▸ Records from a data source:
+--
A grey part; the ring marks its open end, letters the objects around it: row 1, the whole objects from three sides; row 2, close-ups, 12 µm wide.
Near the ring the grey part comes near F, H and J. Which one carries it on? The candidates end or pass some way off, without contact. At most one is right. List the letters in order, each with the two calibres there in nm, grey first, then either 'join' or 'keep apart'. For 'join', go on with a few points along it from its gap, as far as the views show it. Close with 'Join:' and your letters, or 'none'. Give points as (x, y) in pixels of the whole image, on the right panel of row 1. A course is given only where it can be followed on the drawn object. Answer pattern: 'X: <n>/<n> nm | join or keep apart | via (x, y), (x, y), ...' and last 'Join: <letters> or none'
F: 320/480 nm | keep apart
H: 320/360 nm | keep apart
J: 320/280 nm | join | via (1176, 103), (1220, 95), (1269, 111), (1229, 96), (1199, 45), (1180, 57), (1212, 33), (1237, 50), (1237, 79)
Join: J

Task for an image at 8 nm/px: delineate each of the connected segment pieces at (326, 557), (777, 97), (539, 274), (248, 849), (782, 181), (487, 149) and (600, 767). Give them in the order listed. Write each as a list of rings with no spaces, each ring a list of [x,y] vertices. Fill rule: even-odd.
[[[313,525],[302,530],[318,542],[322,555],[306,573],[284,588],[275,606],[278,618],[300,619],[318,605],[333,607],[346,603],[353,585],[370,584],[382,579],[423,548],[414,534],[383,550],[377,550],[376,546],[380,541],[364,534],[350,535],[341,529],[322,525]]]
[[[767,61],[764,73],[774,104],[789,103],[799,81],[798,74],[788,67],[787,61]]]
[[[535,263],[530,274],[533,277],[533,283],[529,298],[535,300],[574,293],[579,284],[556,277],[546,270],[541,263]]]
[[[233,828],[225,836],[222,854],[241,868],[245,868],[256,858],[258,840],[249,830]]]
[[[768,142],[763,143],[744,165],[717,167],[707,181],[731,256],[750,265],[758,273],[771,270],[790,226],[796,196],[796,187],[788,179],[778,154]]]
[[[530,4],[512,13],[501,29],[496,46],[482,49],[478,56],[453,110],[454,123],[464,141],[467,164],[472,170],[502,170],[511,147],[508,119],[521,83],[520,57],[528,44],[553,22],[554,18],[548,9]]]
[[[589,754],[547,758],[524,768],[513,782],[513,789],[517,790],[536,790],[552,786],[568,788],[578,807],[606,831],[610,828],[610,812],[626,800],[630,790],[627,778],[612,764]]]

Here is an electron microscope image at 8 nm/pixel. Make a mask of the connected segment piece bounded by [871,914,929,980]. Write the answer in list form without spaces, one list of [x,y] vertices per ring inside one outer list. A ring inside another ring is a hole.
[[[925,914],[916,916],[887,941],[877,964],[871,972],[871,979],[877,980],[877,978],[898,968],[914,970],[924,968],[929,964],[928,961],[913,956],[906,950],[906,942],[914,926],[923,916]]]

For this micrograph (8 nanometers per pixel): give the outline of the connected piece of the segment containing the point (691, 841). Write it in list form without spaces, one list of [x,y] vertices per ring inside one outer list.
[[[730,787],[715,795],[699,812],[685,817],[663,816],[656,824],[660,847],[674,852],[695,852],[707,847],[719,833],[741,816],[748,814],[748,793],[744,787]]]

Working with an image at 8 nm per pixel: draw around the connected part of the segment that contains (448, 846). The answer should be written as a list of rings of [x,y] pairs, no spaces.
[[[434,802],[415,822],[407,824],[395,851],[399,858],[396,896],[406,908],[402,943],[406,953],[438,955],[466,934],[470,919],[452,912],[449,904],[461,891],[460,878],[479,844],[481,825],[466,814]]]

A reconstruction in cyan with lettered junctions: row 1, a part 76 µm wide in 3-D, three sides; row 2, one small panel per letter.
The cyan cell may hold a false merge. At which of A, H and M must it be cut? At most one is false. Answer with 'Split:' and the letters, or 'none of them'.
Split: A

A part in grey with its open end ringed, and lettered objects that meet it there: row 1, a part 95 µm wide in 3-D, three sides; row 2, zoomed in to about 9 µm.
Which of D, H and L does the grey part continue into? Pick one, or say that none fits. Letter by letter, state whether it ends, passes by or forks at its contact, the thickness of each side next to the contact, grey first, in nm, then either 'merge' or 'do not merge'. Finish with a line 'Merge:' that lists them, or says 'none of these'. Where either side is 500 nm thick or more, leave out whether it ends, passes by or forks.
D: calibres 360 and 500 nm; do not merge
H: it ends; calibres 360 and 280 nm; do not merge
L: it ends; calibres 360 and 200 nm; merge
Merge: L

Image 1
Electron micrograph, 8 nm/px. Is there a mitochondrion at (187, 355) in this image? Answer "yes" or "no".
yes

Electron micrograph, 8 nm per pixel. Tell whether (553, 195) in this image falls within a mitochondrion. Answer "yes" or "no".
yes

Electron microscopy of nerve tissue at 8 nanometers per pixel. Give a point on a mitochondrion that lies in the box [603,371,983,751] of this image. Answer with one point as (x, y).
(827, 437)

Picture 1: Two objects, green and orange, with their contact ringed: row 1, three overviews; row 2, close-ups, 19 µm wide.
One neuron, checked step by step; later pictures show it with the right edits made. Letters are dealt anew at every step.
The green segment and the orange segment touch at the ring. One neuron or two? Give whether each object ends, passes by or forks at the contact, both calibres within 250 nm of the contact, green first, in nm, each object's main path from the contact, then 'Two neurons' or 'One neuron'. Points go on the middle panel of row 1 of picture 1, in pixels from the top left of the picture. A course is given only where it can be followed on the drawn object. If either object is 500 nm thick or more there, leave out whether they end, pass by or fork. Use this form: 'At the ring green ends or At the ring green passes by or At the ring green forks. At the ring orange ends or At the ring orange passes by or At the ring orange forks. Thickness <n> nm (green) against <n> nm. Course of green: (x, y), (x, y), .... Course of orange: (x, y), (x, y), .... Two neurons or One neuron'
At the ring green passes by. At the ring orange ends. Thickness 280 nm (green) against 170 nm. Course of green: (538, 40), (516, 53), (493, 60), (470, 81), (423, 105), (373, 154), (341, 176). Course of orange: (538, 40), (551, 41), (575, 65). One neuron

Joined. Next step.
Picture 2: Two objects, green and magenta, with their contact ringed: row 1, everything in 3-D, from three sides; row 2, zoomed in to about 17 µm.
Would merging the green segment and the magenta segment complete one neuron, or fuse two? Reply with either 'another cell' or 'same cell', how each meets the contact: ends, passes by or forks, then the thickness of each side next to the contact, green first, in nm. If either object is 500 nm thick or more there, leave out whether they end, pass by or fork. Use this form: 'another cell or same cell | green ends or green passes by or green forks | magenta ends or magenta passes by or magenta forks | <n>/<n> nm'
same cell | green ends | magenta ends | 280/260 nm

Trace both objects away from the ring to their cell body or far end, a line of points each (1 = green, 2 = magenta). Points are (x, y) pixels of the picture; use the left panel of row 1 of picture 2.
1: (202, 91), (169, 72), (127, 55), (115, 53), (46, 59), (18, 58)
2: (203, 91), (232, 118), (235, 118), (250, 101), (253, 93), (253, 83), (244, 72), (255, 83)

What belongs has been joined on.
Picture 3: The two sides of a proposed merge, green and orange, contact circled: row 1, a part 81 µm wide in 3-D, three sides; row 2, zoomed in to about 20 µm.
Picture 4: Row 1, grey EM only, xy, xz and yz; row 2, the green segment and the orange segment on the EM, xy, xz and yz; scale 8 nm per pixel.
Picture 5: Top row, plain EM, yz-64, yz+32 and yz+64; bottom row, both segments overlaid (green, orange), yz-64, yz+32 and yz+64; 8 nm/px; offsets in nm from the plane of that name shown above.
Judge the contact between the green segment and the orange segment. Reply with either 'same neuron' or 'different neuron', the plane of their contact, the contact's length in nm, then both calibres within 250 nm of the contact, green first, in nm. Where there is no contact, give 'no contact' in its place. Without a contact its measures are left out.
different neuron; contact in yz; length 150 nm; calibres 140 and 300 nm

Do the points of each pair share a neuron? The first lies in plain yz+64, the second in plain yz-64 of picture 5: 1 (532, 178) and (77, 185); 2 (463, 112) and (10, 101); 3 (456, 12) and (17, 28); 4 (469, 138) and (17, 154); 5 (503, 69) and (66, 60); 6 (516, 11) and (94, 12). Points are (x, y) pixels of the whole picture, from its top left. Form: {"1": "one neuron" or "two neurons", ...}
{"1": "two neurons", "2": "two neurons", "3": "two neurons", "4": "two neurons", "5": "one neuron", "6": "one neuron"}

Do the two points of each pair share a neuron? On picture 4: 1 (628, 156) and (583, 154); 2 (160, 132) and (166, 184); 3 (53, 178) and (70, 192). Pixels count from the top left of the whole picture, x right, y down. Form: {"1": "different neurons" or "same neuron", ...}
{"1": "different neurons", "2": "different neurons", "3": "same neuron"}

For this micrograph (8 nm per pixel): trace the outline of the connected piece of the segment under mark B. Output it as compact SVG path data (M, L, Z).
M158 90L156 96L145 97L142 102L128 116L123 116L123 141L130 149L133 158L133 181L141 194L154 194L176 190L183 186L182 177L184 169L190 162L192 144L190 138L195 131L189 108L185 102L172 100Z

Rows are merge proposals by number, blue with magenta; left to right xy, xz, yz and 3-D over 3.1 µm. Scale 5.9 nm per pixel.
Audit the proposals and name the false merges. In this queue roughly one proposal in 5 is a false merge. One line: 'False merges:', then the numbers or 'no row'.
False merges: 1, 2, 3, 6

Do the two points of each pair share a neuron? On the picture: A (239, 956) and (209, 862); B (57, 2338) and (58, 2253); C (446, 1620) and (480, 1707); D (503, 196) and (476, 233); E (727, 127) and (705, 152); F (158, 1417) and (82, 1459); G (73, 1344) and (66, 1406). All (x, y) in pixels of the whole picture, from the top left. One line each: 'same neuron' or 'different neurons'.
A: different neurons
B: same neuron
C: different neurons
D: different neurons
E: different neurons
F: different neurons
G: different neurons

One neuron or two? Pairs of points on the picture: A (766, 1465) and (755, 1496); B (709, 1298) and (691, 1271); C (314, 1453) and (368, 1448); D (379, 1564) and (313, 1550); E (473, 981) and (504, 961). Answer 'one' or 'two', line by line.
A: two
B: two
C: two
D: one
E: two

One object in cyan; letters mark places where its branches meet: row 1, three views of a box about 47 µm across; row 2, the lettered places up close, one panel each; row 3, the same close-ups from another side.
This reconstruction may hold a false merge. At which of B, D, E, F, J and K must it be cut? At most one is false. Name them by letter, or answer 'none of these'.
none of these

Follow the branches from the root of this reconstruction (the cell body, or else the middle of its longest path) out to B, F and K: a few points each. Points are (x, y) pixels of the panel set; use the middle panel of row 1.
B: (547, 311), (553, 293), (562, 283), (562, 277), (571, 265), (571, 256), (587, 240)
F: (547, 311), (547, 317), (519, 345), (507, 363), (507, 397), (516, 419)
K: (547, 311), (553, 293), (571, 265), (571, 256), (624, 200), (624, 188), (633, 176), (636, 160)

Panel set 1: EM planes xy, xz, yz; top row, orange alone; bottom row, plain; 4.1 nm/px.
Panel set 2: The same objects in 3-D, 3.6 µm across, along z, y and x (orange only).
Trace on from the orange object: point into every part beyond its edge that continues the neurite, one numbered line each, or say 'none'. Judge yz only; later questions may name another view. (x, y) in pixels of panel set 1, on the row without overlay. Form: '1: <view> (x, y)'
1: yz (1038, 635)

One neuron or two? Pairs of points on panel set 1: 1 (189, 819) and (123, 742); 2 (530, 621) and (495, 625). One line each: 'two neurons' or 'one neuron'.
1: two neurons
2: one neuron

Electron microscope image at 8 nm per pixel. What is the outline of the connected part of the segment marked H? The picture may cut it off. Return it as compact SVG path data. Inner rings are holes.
+--
▸ GOAL OF THE EXERCISE:
Write out exactly the lines above between the line with "For this micrograph (8 nanometers" and the line with "A part in grey", inclusive, and nothing beyond them.

▸ WRITTEN RESPONSE:
For this micrograph (8 nanometers per pixel): give the outline of the connected piece of the segment containing the point (691, 841). Write it in list form without spaces, one list of [x,y] vertices per ring inside one outer list.
[[[730,787],[715,795],[699,812],[685,817],[663,816],[656,824],[660,847],[674,852],[695,852],[707,847],[719,833],[741,816],[748,814],[748,793],[744,787]]]

Working with an image at 8 nm per pixel: draw around the connected part of the segment that contains (448, 846). The answer should be written as a list of rings of [x,y] pairs, no spaces.
[[[434,802],[415,822],[407,824],[395,851],[399,858],[396,896],[406,908],[402,943],[406,953],[438,955],[466,934],[470,919],[452,912],[449,904],[461,891],[460,878],[479,844],[481,825],[466,814]]]

A reconstruction in cyan with lettered junctions: row 1, a part 76 µm wide in 3-D, three sides; row 2, one small panel per letter.
The cyan cell may hold a false merge. At which of A, H and M must it be cut? At most one is false. Answer with 'Split:' and the letters, or 'none of them'.
Split: A

A part in grey with its open end ringed, and lettered objects that meet it there: row 1, a part 95 µm wide in 3-D, three sides; row 2, zoomed in to about 9 µm.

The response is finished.